I passed a sizable chunk of the day jockeying with .htaccess setups. After class this morning, a 10:30 meeting, a thermos of coffee, I wracked my brain for quite some time over my own clunky setup of protected access directories. For what? It’s embarrassing that I wasted so much time puzzling through something untested, unproven as a boon to my teaching. But there comes a buzz (or, better put, a mesmerizing intrigue) with the problem-solving process in technical matters. And I’m hooked.
I got it working. Finally set up the .htaccess and .htpassword files with a logout route to trick browsers into “forgetting” the user’s password. Never knew how that worked until today. And I’m still not sure I’ve got it cracked.
And I’m almost certain that its value to my students is slight. Which is why I needed to
re-center my teaching on questions about what I’m doing it for. For re-centering, I often return to this bit from Roxanne Mountford’s essay, “Let Them Experiment:
Accommodating Diverse Discourse Practices in Large-Scale Writing Assessment.”
Shirley Brice Heath, citing the philosopher Michel Foucault, writes: “People know what they do; frequently they know why they do what they do; but what they don’t know is what what they do does.” That is, as teachers and evaluators we often act without considering how our actions affect those we evaluate.

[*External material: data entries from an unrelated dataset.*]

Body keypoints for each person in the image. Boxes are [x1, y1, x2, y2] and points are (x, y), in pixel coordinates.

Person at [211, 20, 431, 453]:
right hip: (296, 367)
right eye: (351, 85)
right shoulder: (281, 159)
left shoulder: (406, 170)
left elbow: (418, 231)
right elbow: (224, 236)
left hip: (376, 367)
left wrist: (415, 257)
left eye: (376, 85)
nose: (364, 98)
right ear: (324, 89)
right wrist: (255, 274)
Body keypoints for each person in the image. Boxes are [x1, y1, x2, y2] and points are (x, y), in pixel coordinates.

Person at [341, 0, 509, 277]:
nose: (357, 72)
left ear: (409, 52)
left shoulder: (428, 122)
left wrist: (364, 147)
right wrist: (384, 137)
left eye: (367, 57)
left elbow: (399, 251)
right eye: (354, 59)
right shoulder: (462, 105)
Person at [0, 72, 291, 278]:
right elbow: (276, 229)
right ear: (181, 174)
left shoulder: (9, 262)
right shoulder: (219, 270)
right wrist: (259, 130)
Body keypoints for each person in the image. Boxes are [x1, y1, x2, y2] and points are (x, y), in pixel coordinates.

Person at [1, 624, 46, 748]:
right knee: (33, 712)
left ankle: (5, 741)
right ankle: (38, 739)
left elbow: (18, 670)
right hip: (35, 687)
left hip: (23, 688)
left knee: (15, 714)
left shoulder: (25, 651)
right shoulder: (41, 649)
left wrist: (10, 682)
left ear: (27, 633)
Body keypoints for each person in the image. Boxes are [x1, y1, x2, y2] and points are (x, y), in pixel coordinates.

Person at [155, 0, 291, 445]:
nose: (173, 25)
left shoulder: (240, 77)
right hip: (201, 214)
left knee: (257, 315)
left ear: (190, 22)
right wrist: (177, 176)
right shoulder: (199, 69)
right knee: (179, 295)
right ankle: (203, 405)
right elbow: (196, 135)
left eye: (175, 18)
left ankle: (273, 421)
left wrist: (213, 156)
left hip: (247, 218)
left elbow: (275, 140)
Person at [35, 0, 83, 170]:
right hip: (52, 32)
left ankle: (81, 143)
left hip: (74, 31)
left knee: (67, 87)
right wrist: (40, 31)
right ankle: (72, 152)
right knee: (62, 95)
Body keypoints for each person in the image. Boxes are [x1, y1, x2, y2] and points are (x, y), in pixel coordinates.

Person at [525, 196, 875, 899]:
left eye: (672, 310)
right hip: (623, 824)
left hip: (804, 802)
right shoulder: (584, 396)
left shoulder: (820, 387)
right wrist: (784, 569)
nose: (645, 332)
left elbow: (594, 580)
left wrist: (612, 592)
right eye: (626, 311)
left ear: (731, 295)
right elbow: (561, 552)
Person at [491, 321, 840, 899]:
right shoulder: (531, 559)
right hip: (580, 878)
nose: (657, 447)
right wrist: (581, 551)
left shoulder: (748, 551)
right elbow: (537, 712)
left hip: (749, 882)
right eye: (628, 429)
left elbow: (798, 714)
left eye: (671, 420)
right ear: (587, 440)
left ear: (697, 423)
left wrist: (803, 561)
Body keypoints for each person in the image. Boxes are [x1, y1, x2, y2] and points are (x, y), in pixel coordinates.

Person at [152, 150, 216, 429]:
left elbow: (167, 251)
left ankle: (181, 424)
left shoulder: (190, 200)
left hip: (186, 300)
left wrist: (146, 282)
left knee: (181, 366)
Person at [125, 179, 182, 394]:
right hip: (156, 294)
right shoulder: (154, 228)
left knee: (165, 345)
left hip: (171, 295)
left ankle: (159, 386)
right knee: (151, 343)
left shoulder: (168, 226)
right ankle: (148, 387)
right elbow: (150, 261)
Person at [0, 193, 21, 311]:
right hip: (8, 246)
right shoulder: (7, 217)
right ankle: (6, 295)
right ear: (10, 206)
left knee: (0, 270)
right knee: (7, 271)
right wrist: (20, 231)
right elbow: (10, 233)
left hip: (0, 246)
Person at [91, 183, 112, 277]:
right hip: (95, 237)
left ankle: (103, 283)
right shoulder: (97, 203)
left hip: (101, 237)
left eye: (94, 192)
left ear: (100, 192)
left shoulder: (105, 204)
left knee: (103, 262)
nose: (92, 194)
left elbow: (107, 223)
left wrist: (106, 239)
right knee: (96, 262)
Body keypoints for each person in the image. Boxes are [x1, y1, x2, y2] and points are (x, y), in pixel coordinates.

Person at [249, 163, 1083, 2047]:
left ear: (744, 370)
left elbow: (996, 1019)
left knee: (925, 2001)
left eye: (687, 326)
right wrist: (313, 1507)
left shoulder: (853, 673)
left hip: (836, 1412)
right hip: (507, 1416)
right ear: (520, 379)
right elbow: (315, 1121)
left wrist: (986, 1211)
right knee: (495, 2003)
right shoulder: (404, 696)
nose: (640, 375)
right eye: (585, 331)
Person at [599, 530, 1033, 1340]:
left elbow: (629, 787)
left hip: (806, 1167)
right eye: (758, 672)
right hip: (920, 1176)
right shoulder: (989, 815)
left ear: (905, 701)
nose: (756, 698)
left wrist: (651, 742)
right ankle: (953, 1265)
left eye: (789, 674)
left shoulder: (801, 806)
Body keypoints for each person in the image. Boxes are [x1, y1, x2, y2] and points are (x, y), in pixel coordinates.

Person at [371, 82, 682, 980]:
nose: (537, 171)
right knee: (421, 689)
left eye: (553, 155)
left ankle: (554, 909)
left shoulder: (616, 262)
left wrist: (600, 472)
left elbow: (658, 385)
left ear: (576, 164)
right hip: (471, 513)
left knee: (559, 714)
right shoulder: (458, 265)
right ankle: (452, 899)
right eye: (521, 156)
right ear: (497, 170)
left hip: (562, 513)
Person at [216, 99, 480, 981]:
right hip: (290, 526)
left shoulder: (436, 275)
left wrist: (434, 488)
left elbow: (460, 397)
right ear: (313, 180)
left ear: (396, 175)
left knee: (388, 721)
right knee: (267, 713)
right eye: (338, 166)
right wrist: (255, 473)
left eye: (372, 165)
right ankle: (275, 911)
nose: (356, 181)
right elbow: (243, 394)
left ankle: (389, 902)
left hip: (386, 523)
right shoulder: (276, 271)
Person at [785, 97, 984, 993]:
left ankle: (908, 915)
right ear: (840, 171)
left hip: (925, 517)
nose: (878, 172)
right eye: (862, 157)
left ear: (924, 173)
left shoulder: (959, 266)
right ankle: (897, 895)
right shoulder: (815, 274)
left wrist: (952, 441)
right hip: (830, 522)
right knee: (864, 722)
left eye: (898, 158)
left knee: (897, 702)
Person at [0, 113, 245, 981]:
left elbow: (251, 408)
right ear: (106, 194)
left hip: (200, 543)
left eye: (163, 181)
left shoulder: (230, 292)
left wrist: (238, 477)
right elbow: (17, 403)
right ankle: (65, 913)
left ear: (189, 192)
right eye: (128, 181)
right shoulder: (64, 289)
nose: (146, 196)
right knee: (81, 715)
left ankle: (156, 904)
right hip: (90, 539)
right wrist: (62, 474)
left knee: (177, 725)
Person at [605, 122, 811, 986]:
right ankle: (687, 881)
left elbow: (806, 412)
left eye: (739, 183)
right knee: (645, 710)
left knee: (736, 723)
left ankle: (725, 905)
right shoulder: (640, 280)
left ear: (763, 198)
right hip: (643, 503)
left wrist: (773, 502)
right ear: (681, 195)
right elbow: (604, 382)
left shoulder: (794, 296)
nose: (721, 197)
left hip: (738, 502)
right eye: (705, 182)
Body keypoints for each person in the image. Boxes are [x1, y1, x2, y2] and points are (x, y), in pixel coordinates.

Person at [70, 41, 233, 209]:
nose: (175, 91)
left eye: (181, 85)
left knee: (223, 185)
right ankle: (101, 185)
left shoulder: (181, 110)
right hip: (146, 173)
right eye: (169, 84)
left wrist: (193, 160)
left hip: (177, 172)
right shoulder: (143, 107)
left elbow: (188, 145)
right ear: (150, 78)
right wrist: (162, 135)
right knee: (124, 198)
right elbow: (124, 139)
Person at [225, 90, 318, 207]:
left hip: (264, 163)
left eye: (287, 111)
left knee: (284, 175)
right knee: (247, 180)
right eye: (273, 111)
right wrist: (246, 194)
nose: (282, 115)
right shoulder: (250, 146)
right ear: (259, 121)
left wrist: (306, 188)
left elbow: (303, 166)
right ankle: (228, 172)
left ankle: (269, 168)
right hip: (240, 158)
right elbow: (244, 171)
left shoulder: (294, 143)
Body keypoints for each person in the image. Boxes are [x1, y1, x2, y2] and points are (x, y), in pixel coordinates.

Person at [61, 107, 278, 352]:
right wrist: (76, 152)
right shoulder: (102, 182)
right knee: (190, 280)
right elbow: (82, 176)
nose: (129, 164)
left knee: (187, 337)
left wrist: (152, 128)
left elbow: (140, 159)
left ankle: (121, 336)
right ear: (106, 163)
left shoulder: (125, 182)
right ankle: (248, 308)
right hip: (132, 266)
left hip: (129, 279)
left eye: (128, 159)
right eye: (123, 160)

I’ve taken this out of a rich context on the challenges of inherent biases in large-scale writing assessment; and, while I appreciate Mountford’s full essay, an essay I first read a few years ago in the Greater Kansas City Writing Project summer invitational workshop, I find myself returning to this bit because it refreshes me, returns me to trail of wondering what what I do does. Especially after a day of scratching my head over file
extensions, permissions, passwords and browser trickery.